Because the Arctic Ocean ices over for part of the year and sea ice sometimes pushes down into the seafloor, the blowout preventer and other wellhead equipment would be located in a 40-foot-deep hole — known as a mud line cellar – in the seafloor. This helps protect the equipment from ice but makes efforts such as placing a new capping system on a leaking well not feasible.

The presidential commission looking into BP’s oil spill said Wednesday that Shell’s Arctic spill response plan should be given closer scrutiny given the lessons learned from the Deepwater Horizon. In a paper on Arctic spill response, the commission credits Shell with exceeding current spill response requirements in its Alaska plans.

“But other drillers may not,” the paper says.

Coast Guard presence

The paper also says there should be an closer look at increasing Alaska’s Coast Guard resources to respond to a possible Arctic spills, since it’s only industry resources available for such problems.
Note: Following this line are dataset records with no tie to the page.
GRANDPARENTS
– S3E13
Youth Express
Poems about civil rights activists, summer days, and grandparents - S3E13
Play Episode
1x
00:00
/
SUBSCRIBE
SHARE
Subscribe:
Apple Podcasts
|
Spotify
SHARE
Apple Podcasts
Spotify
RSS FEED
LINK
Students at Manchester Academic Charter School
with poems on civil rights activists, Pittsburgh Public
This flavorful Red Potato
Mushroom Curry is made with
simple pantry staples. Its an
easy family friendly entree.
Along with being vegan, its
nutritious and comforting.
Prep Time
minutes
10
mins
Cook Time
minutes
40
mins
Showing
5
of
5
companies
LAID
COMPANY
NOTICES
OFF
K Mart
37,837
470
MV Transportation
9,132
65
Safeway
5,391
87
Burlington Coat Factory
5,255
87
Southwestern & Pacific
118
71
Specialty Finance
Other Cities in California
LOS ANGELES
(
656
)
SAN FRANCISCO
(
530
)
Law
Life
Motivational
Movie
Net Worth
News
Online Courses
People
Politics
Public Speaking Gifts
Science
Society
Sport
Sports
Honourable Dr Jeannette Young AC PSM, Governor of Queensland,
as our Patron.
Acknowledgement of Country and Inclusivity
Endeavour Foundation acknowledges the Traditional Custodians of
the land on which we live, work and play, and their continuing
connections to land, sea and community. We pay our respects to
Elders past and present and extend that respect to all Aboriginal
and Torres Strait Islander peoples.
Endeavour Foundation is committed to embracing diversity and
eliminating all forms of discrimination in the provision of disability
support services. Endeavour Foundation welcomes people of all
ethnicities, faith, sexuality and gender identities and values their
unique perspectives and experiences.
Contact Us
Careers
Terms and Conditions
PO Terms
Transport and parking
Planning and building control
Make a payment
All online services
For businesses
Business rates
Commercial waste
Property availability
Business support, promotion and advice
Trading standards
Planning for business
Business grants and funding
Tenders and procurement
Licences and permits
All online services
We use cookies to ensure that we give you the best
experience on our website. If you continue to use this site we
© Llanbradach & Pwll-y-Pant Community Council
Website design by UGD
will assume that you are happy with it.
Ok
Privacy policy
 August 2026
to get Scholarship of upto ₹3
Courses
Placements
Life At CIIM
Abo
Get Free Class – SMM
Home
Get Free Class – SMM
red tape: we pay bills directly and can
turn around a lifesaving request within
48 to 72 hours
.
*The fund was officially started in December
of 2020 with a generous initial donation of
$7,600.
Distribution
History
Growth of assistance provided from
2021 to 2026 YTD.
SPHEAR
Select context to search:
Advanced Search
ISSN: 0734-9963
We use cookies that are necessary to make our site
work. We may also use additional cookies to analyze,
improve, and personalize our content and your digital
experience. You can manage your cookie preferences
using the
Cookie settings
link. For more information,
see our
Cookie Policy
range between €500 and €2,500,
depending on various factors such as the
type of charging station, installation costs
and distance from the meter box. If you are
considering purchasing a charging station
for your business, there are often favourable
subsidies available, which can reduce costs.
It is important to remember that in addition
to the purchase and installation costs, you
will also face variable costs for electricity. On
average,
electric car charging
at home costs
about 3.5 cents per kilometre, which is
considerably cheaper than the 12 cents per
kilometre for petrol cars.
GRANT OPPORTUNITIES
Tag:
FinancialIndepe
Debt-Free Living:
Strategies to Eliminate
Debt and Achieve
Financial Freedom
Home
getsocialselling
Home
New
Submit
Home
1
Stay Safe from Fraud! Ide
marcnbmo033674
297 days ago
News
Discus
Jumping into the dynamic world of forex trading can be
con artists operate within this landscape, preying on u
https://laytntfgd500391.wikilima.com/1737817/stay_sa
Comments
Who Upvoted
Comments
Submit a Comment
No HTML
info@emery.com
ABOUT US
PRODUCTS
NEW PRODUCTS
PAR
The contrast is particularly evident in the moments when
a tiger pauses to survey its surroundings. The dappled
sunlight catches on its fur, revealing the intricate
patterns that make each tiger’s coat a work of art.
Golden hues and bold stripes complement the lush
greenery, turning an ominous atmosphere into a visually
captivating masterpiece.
“Because the Coast Guard has an admitted lack of response capacity in the Arctic, immediate responsibility would fall on industry and their oil spill response contractors,” the paper says. “Shell, at least, accepts this responsibility.”

Cindy Shogan, executive director of the Alaska Wilderness League, warned that the area Shell plans to drill in is frequented by endangered bowhead whales. She said the Department of Interior should require Shell to submit an entirely new exploration plan.